▶ _EXERCISE GOAL_: Please condense the paragraph of the Vietnam ambush account below that begins "One might view this method" into a short bulleted list of its points.

▶ _TEXT UNDER STUDY_:
----------

“Goddamn!”
“My man, this here is a fucking mess!”
“Sweet mother of God, that claymore’s bad!”
In unison, everyone uttered some comment of surprise, shock, or incredulity regarding the two very dead men at our feet.
Everyone except the hit man, a seventeen-or eighteen-year-old Pfc.
Apparently in shock, he just stood staring fixedly at the mess he had created. On activating the claymore’s electrical detonator, he had instantly solved our problem of wounded runaways—you cannot run when you have no legs.
Our hit man had obviously waited until the last possible moment before detonating the mine. The remains of the two enemy soldiers were less than ten feet from the base of the tree on which the claymore had been placed, a range at which the seven hundred steel pellets were concentrated horizontally in a pattern little greater than the width of the human body. This force had struck the lead man at midwaist, literally cutting him in half. Since the two men had been walking in file up a slight incline when hit, the mine’s force had slammed into the second man at a greater height, virtually decapitating him. It was not a pretty sight. Moving them off the trail, piece by piece, was like working with rag dolls inasmuch as the hundreds of steel pellets had essentially pulverized their bodies.
After cleaning up our mess, we moved the north killing position thirty or forty meters farther up the trail, leaving the south position in place. We waited, in vain, for another couple of hours, hoping that Charlie might once more fall victim to our devastating claymore ambush.
We used this ambush technique, with great success, on many occasions.
One might view this method of killing as excessively cruel or ugly, but there are several factors to consider: dead is dead, and it makes little difference to the deceased whether his demise is caused by a machine-gun bullet, napalm, or a claymore mine. Moreover, the ambush is one of war’s oldest tactics and in Vietnam was executed far more frequently by the enemy than by U.S. or South Vietnamese forces. Thirdly, the North Vietnamese soldiers who perished in our December ‘67 and January ‘68 claymore ambushes were then in the process of staging for their infamous Tet offensive, an operation in which the enemy committed monumental atrocities against a defenseless civilian populace, at times murdering entire families. Finally, the nature of war is excessively cruel and ugly.

----------

▶ _RECORDED INFORMATION_:
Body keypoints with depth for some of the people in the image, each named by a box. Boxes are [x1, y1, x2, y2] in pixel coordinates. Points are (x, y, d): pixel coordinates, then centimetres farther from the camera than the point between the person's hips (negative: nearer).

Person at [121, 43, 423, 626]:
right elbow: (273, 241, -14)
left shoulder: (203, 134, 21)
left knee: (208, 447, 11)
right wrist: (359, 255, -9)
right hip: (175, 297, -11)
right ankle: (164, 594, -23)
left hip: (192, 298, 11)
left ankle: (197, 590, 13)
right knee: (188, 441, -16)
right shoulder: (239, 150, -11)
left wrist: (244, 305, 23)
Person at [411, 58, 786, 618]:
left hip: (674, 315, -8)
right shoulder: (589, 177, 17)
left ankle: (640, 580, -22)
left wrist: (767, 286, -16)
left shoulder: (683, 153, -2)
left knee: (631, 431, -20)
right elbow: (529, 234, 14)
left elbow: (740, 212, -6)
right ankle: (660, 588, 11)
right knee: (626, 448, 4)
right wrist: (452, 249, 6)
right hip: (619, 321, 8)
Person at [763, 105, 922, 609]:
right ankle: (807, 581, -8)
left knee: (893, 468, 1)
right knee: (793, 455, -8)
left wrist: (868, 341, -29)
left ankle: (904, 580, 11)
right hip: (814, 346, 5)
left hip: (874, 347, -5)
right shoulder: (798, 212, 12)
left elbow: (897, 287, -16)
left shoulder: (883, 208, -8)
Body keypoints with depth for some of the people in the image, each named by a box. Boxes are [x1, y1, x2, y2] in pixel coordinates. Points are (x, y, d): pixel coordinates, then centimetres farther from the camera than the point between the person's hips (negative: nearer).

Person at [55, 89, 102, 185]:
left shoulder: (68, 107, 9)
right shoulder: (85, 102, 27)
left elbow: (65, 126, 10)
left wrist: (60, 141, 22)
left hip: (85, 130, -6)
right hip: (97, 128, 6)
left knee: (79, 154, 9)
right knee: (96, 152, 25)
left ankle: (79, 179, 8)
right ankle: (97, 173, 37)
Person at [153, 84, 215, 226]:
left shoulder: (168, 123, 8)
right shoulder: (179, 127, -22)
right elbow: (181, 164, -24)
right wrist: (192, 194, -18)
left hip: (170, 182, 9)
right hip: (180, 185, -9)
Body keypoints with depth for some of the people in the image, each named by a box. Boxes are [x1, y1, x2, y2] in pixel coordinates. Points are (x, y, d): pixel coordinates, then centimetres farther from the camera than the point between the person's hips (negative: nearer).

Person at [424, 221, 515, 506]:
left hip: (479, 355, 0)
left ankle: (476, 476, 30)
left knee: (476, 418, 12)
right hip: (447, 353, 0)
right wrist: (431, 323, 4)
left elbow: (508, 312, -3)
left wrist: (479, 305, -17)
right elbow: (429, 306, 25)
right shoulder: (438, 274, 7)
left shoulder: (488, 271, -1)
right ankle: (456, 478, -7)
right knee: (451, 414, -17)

----------

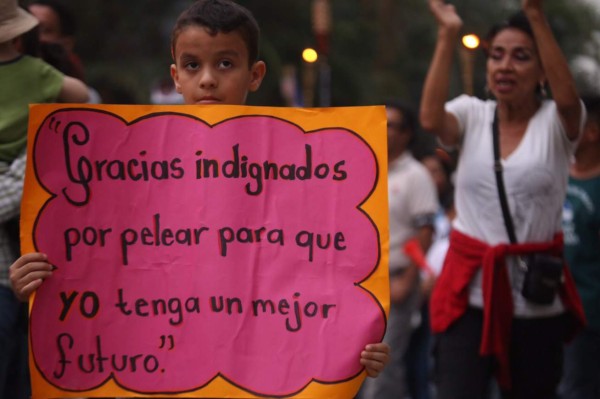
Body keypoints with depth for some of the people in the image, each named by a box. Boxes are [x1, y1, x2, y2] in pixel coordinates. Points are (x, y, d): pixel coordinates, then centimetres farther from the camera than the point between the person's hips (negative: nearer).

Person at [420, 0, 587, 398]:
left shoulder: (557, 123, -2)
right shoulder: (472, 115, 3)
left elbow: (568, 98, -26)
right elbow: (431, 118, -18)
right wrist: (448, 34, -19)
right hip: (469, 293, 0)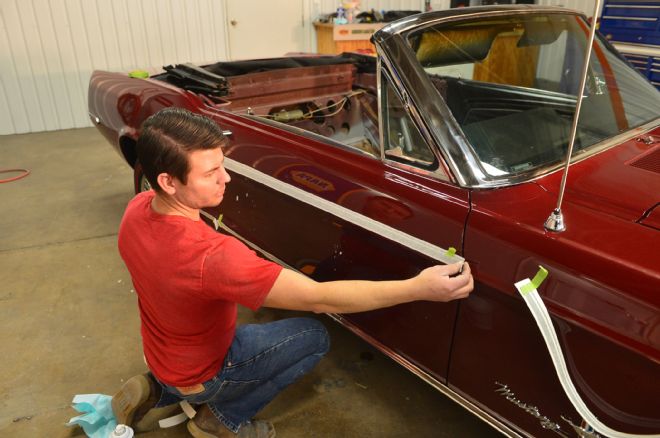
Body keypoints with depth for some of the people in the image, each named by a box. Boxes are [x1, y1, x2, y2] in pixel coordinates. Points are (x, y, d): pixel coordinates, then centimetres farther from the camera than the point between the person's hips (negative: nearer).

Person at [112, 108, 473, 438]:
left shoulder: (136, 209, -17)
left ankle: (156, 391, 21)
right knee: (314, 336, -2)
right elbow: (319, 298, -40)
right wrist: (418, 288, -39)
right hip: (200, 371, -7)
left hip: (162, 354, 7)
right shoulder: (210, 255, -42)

----------

▶ _EXERCISE ANSWER_:
- The claymore ambush may seem excessively cruel or ugly, but several factors apply.
- Dead is dead. The cause of death makes little difference to the deceased.
- The ambush is one of war's oldest tactics, and in Vietnam the enemy used it far more often than U.S. or South Vietnamese forces did.
- The North Vietnamese soldiers killed in the December '67 and January '68 claymore ambushes were staging for the Tet offensive. In that offensive the enemy committed monumental atrocities against defenseless civilians, at times murdering entire families.
- The nature of war is excessively cruel and ugly.